The pci_pending_msix() function examines the dev device's PBA to determine the pending status of the MSI-X message at table index index. If the indicated message is pending, this function returns a non-zero value; otherwise, it returns zero. Passing an invalid index to this function will result in undefined behavior.

As mentioned in the description of pci_alloc_msix(), MSI-X messages are initially assigned to the first N table entries. A driver may use a different distribution of available messages to table entries via the pci_remap_msix() function. Note that this function must be called after a successful call to pci_alloc_msix() but before any of the SYS_RES_IRQ resources are allocated. The pci_remap_msix() function returns zero on success, or an error on failure.

The vectors array should contain count message vectors. The array maps directly to the MSI-X table in that the first entry in the array specifies the message used for the first entry in the MSI-X table, the second entry in the array corresponds to the second entry in the MSI-X table, etc. The vector value in each array index can either be zero to indicate that no message should be assigned to the corresponding MSI-X table entry, or it can be a number from one to N ( where N is the count returned from the previous call to pci_alloc_msix() ) to indicate which of the allocated messages should be assigned to the corresponding MSI-X table entry.

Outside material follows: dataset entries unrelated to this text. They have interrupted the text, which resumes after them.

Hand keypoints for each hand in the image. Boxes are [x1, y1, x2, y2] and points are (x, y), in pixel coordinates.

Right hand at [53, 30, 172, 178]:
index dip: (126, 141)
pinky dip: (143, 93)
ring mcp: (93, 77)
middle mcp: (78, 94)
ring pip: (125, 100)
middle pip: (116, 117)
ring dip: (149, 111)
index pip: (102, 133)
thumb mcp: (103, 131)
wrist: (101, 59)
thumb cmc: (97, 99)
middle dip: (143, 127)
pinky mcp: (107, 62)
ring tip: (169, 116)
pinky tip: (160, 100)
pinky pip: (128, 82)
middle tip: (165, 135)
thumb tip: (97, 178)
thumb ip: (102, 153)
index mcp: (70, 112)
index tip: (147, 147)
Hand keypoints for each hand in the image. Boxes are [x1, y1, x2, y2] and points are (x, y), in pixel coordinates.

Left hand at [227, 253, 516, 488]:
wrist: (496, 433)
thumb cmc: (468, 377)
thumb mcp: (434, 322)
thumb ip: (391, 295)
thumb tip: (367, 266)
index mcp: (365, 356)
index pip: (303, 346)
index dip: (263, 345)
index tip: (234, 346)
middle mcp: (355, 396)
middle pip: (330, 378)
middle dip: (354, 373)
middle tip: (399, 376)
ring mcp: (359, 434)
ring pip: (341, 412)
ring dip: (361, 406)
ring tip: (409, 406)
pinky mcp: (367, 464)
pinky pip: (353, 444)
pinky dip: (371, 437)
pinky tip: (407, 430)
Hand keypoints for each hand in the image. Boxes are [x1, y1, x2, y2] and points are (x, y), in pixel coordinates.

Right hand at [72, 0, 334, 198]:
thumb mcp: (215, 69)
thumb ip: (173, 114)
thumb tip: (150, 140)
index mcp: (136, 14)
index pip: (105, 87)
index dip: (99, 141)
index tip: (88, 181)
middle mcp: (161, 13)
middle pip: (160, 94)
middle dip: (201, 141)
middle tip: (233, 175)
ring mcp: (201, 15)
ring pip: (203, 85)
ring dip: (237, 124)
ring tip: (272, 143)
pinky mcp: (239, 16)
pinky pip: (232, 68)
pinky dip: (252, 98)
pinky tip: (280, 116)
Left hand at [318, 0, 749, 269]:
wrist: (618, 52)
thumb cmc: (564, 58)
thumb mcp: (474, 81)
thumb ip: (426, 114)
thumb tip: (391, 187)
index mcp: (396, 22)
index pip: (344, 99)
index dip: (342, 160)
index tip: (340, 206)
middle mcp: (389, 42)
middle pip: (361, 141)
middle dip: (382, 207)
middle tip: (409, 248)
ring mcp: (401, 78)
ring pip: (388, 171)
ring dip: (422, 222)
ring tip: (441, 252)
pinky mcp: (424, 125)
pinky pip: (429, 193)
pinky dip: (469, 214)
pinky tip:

If pci_remap_msix() succeeds, each MSI-X table entry with a non-zero vector will have an associated SYS_RES_IRQ resource whose resource ID corresponds to the table index as described above for pci_alloc_msix(). MSI-X table entries that with a vector of zero will not have an associated SYS_RES_IRQ resource. Additionally, if any of the original messages allocated by pci_alloc_msix() are not used in the new distribution of messages in the MSI-X table, they will be released automatically. Note that if a driver wishes to use fewer messages than were allocated by pci_alloc_msix(), the driver must use a single, contiguous range of messages beginning with one in the new distribution. The pci_remap_msix() function will fail if this condition is not met.

Device Events

The pci_add_device event handler is invoked every time a new PCI device is added to the system. This includes the creation of Virtual Functions via SR-IOV.

The pci_delete_device event handler is invoked every time a PCI device is removed from the system.

Both event handlers pass the device_t object of the relevant PCI device as dev to each callback function. Both event handlers are invoked while dev is unattached but with valid instance variables.

SEE ALSO

pci(4), pciconf(8), bus_alloc_resource(9), bus_dma(9), bus_release_resource(9), bus_setup_intr(9), bus_teardown_intr(9), devclass(9), device(9), driver(9), eventhandler(9), rman(9) http://www.FreeBSD.org/doc/en_US.ISO8859-1/books/developers-handbook/

FreeBSD Developers' Handbook, NewBus,

Shanley, Anderson, PCI System Architecture, 2nd Edition, ISBN 0-201-30974-2, Addison-Wesley,

AUTHORS

This manual page was written by Bruce M Simpson <Mt bms@FreeBSD.org> and John Baldwin <Mt jhb@FreeBSD.org>.

BUGS

The kernel PCI code has a number of references to "slot numbers". These do not refer to the geographic location of PCI devices, but to the device number assigned by the combination of the PCI IDSEL mechanism and the platform firmware. This should be taken note of when working with the kernel PCI code.

The PCI bus driver should allocate the MSI-X vector table and PBA internally as necessary rather than requiring the caller to do so.